--- Records ---
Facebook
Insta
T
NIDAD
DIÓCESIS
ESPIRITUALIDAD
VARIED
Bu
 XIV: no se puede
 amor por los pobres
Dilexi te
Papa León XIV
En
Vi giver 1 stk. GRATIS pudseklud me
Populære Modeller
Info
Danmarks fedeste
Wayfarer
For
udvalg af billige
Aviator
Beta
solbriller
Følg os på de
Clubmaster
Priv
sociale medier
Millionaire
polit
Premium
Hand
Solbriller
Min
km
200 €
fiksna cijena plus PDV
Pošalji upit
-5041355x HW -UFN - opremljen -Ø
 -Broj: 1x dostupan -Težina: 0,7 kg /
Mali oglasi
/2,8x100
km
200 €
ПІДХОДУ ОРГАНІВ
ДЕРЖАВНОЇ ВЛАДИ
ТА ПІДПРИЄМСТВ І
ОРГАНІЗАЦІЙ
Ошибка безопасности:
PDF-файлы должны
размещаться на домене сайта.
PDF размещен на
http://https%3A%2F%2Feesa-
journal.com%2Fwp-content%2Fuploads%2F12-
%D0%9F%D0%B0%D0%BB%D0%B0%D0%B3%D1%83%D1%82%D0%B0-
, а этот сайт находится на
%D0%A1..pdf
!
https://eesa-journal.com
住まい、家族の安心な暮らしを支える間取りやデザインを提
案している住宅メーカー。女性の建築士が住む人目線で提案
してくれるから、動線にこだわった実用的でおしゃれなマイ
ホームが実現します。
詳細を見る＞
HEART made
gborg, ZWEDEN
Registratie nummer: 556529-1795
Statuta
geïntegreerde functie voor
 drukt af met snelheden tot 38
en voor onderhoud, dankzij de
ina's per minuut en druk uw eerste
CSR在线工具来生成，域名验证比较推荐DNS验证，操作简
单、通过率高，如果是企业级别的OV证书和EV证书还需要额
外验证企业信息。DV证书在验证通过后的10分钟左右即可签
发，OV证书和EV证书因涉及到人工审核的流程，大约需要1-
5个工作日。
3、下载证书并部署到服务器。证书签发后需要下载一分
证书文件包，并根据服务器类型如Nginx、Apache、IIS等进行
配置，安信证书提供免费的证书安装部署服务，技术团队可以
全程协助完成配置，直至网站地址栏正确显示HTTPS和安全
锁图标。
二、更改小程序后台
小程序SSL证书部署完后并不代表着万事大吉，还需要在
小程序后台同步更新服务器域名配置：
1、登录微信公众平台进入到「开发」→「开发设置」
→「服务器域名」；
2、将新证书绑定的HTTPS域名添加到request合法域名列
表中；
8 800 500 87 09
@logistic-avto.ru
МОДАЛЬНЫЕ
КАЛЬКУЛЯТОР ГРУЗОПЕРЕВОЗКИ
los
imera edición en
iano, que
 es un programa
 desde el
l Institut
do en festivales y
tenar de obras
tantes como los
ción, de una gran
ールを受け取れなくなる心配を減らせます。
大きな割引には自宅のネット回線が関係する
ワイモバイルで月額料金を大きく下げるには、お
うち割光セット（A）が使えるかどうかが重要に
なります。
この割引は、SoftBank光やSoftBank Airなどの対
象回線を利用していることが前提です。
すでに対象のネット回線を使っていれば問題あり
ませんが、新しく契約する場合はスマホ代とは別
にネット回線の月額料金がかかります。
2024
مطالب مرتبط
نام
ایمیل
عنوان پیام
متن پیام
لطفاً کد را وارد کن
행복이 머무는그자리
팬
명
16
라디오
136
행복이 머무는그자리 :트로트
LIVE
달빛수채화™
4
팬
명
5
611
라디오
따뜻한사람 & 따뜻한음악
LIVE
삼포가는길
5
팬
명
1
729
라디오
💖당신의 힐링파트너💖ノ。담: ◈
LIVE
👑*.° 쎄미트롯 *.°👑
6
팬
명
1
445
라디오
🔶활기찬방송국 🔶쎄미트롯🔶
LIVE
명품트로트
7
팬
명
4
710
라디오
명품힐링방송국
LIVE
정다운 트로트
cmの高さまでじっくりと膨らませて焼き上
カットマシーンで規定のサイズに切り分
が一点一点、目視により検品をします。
---
Work required: Exactly and without omission, set down every entry.

Reply to the exercise:
Facebook
Insta
T
NIDAD
DIÓCESIS
ESPIRITUALIDAD
VARIED
Bu
 XIV: no se puede
 amor por los pobres
Dilexi te
Papa León XIV
En
Vi giver 1 stk. GRATIS pudseklud me
Populære Modeller
Info
Danmarks fedeste
Wayfarer
For
udvalg af billige
Aviator
Beta
solbriller
Følg os på de
Clubmaster
Priv
sociale medier
Millionaire
polit
Premium
Hand
Solbriller
Min
km
200 €
fiksna cijena plus PDV
Pošalji upit
-5041355x HW -UFN - opremljen -Ø
 -Broj: 1x dostupan -Težina: 0,7 kg /
Mali oglasi
/2,8x100
km
200 €
ПІДХОДУ ОРГАНІВ
ДЕРЖАВНОЇ ВЛАДИ
ТА ПІДПРИЄМСТВ І
ОРГАНІЗАЦІЙ
Ошибка безопасности:
PDF-файлы должны
размещаться на домене сайта.
PDF размещен на
http://https%3A%2F%2Feesa-
journal.com%2Fwp-content%2Fuploads%2F12-
%D0%9F%D0%B0%D0%BB%D0%B0%D0%B3%D1%83%D1%82%D0%B0-
, а этот сайт находится на
%D0%A1..pdf
!
https://eesa-journal.com
住まい、家族の安心な暮らしを支える間取りやデザインを提
案している住宅メーカー。女性の建築士が住む人目線で提案
してくれるから、動線にこだわった実用的でおしゃれなマイ
ホームが実現します。
詳細を見る＞
HEART made
gborg, ZWEDEN
Registratie nummer: 556529-1795
Statuta
geïntegreerde functie voor
 drukt af met snelheden tot 38
en voor onderhoud, dankzij de
ina's per minuut en druk uw eerste
CSR在线工具来生成，域名验证比较推荐DNS验证，操作简
单、通过率高，如果是企业级别的OV证书和EV证书还需要额
外验证企业信息。DV证书在验证通过后的10分钟左右即可签
发，OV证书和EV证书因涉及到人工审核的流程，大约需要1-
5个工作日。
3、下载证书并部署到服务器。证书签发后需要下载一分
证书文件包，并根据服务器类型如Nginx、Apache、IIS等进行
配置，安信证书提供免费的证书安装部署服务，技术团队可以
全程协助完成配置，直至网站地址栏正确显示HTTPS和安全
锁图标。
二、更改小程序后台
小程序SSL证书部署完后并不代表着万事大吉，还需要在
小程序后台同步更新服务器域名配置：
1、登录微信公众平台进入到「开发」→「开发设置」
→「服务器域名」；
2、将新证书绑定的HTTPS域名添加到request合法域名列
表中；
8 800 500 87 09
@logistic-avto.ru
МОДАЛЬНЫЕ
КАЛЬКУЛЯТОР ГРУЗОПЕРЕВОЗКИ
los
imera edición en
iano, que
 es un programa
 desde el
l Institut
do en festivales y
tenar de obras
tantes como los
ción, de una gran
ールを受け取れなくなる心配を減らせます。
大きな割引には自宅のネット回線が関係する
ワイモバイルで月額料金を大きく下げるには、お
うち割光セット（A）が使えるかどうかが重要に
なります。
この割引は、SoftBank光やSoftBank Airなどの対
象回線を利用していることが前提です。
すでに対象のネット回線を使っていれば問題あり
ませんが、新しく契約する場合はスマホ代とは別
にネット回線の月額料金がかかります。
2024
مطالب مرتبط
نام
ایمیل
عنوان پیام
متن پیام
لطفاً کد را وارد کن
행복이 머무는그자리
팬
명
16
라디오
136
행복이 머무는그자리 :트로트
LIVE
달빛수채화™
4
팬
명
5
611
라디오
따뜻한사람 & 따뜻한음악
LIVE
삼포가는길
5
팬
명
1
729
라디오
💖당신의 힐링파트너💖ノ。담: ◈
LIVE
👑*.° 쎄미트롯 *.°👑
6
팬
명
1
445
라디오
🔶활기찬방송국 🔶쎄미트롯🔶
LIVE
명품트로트
7
팬
명
4
710
라디오
명품힐링방송국
LIVE
정다운 트로트
cmの高さまでじっくりと膨らませて焼き上
カットマシーンで規定のサイズに切り分
が一点一点、目視により検品をします。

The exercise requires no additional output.